A busy week of macro data with labour market indicators out tomorrow, CPI on Wednesday and retail sales on Thursday.


The US Dollar started this week firmly on the front foot with the Dollar Index surpassing the 97 level with relative ease and rising to its best level since June 2017 at 97.58. Last week’s FOMC statement continues to provide support while the Greenback also benefitted from heavy losses in other major currencies.

Looking ahead, CPI data is due on Wednesday, retail sales and import prices on Thursday and industrial production on Friday.


The Euro softened last week weighed by a combination of Italian budget concerns and soft macro data; the European Commission rejected Italy’s 2019 budget last month, saying it flouted a previous commitment to lower the country’s deficit.

EUR/USD had touched 1.15 on Wednesday but fell thereafter with further losses seen this morning on the back of a broad dollar rally with the pair reaching its lowest level since June 2017 at 1.1240.

Looking ahead, German ZEW and CPI data are due tomorrow, Euro Zone GDP and industrial production on Wednesday and Euro Zone CPI on Friday.


The Japanese Yen continues to be driven by broader risk sentiment rather than domestic factors and has strengthened this morning as equities declined. USD/JPY remains elevated however with the pair trading above 114 this morning.

Q3 GDP figures are out tomorrow followed by industrial production on Wednesday.


USD/CHF hit its highest level since April 2017 this morning at 1.0105 although EUR/CHF is down at a two-week low of 1.1352.

Some attention was paid to SNB talk last week from Governor Jordan and Board Member Maechler who both maintained that interventions remains a necessary tool.

A quiet week for data with only PPI out tomorrow.


The RBA left the Cash Rate Target unchanged last Tuesday at 1.50% but did nudge up their growth forecasts which provided a small lift to the Aussie Dollar. AUD/USD topped out at a six-week high of 0.7304 on Thursday but fell into the weekend as oil prices also declined. The pair is just about holding onto the 0.72 handle as we write having dropped below in earlier trade.

NAB confidence indicators are out tomorrow, wages on Wednesday and employment data on Thursday.


The Canadian Dollar fell into the weekend, pressured by tumbling oil prices with USD/CAD jumping to a fresh 16-week high on Friday at 1.3233. Reports that a US Federal Judge had blocked the Keystone XL pipeline also weighed.

Data releases are sparse this week – ADP employment is due on Thursday followed by manufacturing sales on Friday.


The RBNZ left the OCR unchanged on Thursday at 1.75% while Governor Orr maintained that they are not taking the option of a rate increase off the table despite a more upbeat assessment. Reaction in the Kiwi was limited meanwhile although we had seen gains in the prior session on the back of stronger-than-expected jobs data.

NZD/USD topped out at a 14-week high of 0.6820 on Wednesday but has pulled back towards the 0.67 level.
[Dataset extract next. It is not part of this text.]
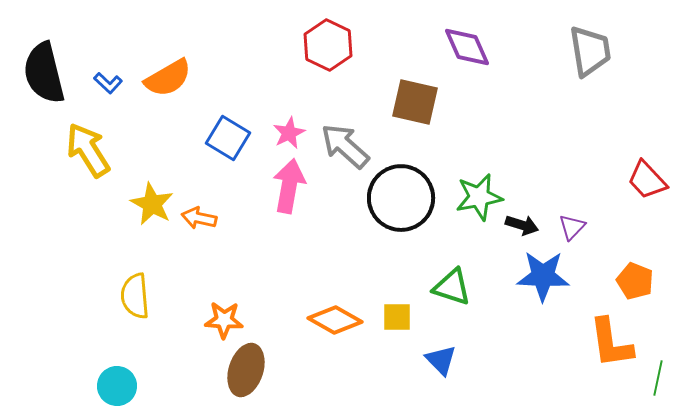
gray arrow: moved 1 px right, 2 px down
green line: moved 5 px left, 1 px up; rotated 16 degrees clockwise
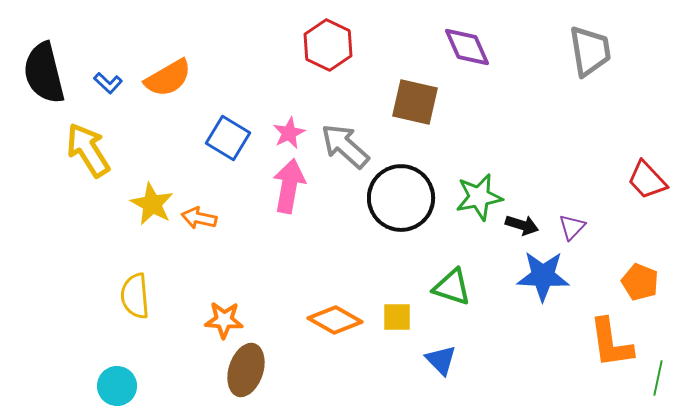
orange pentagon: moved 5 px right, 1 px down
This week brings food prices tomorrow and PMI on Friday.


The Swedish Krona strengthened last week on the back of hawkish central bank rhetoric with Governor Ingves reiterating on Thursday that he expects to begin raising rates at some point over the next few months in either December or February.

EUR/SEK bottomed out on Thursday at a fifteen-week low of 10.2455 before finding support.

Wednesday’s CPI data will be the main focus for investors and could give clues as to whether the Riksbank will move in December or February.


The Norwegian Krone has kicked off the trading week on the front foot, supported by solid gains in the oil markets although the upside has only reversed Friday’s CPI inspired drop.

EUR/NOK rose to a six-week high of 9.5317 after the data but has slipped back below 9.54.

Q3 GDP figures are out tomorrow while trade figures follow on Thursday.